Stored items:
++++++++++++++++++++

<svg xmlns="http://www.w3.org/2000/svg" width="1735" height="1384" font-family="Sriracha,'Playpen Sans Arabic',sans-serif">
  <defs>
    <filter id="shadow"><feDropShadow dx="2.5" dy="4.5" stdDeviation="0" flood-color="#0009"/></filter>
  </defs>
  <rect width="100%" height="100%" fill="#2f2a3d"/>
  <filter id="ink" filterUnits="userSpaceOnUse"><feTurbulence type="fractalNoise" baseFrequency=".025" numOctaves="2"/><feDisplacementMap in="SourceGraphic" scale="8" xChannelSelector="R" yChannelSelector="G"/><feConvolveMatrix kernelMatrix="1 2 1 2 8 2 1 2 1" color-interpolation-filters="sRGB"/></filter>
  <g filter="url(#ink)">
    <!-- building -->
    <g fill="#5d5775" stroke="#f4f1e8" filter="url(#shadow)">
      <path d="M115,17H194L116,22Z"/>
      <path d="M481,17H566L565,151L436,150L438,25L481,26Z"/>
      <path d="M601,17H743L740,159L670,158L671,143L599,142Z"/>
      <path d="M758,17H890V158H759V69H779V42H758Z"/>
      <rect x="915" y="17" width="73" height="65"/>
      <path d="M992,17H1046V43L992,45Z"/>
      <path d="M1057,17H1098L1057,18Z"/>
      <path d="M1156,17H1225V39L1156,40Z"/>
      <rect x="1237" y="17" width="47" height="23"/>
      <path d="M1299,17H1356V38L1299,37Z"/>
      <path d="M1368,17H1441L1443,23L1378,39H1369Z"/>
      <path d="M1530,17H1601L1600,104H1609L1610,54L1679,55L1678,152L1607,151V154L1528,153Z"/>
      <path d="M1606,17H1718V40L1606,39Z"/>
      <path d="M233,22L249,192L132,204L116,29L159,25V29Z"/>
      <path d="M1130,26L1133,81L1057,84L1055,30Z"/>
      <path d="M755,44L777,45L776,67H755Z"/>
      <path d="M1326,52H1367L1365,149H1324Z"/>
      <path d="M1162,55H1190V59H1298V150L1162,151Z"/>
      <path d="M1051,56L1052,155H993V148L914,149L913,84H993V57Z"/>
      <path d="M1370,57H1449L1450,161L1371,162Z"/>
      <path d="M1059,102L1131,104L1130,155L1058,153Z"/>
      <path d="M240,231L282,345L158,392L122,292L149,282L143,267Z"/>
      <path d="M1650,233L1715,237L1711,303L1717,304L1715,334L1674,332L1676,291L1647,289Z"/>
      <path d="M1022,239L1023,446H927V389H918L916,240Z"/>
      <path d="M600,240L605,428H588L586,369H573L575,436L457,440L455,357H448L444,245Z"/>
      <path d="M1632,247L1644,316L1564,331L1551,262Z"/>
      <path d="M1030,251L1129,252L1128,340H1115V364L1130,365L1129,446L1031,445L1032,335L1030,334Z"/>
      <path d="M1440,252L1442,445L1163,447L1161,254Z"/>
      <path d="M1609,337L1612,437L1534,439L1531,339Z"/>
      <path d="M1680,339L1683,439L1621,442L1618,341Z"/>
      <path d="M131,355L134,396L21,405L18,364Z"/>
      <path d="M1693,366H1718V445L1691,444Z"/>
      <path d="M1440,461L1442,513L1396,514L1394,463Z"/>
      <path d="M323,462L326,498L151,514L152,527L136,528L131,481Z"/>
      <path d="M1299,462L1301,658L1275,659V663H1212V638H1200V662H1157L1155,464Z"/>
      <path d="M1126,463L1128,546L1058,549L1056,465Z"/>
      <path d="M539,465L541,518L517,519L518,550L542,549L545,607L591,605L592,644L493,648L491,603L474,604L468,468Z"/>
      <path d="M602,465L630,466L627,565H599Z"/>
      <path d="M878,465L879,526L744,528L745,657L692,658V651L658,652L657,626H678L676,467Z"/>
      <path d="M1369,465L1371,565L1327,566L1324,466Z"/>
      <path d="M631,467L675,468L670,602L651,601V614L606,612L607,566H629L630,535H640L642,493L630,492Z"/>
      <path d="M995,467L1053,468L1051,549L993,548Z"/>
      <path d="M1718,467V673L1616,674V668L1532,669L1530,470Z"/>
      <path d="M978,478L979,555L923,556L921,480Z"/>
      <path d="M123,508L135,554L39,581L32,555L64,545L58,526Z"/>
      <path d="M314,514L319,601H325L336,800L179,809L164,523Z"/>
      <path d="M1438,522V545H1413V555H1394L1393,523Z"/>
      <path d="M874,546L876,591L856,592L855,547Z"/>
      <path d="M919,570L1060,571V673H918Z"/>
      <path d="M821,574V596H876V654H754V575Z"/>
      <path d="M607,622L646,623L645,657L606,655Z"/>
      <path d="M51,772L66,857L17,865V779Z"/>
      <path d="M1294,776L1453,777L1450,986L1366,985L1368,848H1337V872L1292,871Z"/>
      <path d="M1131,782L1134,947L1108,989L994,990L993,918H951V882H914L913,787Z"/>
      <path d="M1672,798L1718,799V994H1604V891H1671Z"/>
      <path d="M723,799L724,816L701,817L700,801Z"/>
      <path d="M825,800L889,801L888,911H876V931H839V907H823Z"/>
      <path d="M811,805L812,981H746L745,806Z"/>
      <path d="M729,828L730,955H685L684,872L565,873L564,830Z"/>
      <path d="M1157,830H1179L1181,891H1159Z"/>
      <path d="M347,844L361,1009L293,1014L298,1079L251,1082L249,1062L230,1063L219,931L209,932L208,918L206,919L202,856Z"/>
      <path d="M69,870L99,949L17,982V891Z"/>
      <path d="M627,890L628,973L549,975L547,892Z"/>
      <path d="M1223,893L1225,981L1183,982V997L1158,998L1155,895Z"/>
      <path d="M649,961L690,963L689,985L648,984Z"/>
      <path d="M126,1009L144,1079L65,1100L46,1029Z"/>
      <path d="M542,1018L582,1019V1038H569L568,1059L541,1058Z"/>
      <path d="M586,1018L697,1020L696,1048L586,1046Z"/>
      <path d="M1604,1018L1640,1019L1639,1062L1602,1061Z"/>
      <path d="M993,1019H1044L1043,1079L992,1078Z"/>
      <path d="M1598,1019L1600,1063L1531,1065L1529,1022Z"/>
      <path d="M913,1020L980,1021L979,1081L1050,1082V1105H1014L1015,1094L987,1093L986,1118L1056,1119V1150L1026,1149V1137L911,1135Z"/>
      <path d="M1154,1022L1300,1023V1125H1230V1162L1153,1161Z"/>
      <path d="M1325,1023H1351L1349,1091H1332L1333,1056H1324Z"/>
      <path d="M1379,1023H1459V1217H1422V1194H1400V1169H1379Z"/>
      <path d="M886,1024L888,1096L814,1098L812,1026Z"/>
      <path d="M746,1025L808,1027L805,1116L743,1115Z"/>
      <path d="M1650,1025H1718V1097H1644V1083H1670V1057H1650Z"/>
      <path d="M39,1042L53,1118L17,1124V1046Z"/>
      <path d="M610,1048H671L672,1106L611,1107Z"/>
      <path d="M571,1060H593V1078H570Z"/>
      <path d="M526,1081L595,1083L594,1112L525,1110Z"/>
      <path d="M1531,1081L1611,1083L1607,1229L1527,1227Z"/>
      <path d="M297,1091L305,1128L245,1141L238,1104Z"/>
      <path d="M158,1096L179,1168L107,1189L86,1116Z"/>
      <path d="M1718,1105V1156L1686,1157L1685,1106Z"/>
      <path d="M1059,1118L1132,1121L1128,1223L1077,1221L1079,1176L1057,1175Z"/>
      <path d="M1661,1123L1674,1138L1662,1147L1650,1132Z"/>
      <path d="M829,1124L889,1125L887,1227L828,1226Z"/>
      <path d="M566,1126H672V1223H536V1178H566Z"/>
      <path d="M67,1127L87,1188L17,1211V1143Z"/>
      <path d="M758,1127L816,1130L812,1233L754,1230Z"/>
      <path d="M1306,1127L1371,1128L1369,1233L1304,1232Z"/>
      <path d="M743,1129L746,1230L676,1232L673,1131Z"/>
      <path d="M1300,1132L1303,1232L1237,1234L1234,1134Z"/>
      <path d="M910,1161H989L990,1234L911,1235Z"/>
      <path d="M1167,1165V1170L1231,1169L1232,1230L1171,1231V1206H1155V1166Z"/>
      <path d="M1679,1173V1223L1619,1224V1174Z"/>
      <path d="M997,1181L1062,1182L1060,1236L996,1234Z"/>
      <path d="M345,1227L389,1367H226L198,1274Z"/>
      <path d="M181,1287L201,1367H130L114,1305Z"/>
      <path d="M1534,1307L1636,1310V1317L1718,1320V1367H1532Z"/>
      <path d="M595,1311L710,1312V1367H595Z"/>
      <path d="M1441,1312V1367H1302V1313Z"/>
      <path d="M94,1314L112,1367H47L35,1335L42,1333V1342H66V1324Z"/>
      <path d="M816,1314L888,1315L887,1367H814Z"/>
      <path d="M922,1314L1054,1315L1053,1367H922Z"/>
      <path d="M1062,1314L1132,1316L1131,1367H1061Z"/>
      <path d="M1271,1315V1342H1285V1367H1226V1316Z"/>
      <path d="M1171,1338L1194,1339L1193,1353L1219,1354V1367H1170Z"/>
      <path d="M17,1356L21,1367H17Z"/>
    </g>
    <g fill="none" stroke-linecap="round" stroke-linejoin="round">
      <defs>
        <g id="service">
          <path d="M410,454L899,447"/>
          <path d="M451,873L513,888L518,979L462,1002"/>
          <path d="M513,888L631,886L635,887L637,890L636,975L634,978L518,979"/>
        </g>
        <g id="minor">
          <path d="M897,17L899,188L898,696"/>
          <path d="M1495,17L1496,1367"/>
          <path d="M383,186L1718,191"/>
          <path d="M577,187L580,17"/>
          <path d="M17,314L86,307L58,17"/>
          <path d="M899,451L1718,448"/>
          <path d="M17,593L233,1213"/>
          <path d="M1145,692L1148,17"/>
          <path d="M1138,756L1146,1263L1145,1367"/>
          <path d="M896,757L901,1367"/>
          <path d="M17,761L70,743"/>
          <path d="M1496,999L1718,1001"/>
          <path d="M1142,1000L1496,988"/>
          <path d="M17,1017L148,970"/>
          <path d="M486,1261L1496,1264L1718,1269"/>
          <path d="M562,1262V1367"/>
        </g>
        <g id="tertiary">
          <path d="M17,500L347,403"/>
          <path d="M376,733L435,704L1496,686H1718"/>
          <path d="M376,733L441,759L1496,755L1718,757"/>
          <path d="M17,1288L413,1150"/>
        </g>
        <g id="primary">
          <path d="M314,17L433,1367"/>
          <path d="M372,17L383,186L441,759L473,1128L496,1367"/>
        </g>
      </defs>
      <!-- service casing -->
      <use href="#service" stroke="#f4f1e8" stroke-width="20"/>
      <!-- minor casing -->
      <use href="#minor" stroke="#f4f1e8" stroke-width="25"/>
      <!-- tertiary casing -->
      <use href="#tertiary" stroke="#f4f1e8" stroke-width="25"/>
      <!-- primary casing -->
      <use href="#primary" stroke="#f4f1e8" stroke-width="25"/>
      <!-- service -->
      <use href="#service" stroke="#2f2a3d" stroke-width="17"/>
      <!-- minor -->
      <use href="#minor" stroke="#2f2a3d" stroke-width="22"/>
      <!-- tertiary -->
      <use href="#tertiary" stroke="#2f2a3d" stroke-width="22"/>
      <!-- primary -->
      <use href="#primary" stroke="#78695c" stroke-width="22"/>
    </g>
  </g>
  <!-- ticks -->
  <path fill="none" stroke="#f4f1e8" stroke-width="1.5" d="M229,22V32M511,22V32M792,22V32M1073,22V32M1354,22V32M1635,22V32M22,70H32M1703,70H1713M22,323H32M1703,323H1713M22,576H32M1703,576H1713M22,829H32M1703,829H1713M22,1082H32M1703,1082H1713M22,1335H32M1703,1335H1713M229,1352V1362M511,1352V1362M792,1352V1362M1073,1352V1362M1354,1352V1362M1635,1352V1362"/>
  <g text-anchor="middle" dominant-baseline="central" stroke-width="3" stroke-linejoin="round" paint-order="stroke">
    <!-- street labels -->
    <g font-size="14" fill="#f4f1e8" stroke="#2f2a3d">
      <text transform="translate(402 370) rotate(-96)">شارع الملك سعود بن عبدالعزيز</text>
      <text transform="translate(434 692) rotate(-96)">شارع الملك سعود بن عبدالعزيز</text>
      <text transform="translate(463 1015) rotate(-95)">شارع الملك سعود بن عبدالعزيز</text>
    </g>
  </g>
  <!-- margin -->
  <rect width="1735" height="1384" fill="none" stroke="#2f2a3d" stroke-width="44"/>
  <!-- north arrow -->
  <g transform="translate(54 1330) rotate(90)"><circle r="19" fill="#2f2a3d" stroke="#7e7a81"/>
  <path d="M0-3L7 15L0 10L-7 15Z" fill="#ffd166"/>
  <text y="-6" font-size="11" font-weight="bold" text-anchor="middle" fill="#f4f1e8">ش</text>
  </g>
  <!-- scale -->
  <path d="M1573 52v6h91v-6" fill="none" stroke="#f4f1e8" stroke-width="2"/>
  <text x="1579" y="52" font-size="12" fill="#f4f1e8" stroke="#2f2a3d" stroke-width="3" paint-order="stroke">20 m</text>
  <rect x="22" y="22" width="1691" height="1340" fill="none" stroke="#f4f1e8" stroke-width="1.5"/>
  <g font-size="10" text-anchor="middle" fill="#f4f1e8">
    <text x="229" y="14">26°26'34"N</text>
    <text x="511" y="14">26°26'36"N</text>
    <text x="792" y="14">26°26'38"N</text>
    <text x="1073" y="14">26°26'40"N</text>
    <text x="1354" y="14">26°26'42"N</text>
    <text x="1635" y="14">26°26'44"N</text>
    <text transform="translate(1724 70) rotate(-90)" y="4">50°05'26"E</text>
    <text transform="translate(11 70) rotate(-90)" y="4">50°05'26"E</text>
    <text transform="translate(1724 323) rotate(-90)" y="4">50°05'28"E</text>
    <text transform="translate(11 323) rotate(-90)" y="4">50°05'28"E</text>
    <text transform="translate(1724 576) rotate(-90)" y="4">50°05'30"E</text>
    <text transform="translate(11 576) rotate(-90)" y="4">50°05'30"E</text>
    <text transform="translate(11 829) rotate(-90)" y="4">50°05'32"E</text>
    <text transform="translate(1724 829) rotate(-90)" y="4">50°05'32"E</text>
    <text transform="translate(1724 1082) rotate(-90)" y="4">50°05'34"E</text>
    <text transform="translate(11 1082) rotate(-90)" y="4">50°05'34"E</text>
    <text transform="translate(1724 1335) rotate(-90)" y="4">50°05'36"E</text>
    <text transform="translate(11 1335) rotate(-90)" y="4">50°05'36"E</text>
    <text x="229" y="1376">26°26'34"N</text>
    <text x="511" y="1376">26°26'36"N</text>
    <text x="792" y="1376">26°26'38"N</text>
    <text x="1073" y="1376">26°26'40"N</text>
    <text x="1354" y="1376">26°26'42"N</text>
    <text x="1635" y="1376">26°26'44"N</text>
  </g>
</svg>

++++++++++++++++++++

■ What you should do
Within the data above, the lines from the one with "<!-- street labels -->" to the one with "<!-- north arrow -->" must be repeated exactly; no other line belongs in the answer.

■ Result of this task
    <!-- street labels -->
    <g font-size="14" fill="#f4f1e8" stroke="#2f2a3d">
      <text transform="translate(402 370) rotate(-96)">شارع الملك سعود بن عبدالعزيز</text>
      <text transform="translate(434 692) rotate(-96)">شارع الملك سعود بن عبدالعزيز</text>
      <text transform="translate(463 1015) rotate(-95)">شارع الملك سعود بن عبدالعزيز</text>
    </g>
  </g>
  <!-- margin -->
  <rect width="1735" height="1384" fill="none" stroke="#2f2a3d" stroke-width="44"/>
  <!-- north arrow -->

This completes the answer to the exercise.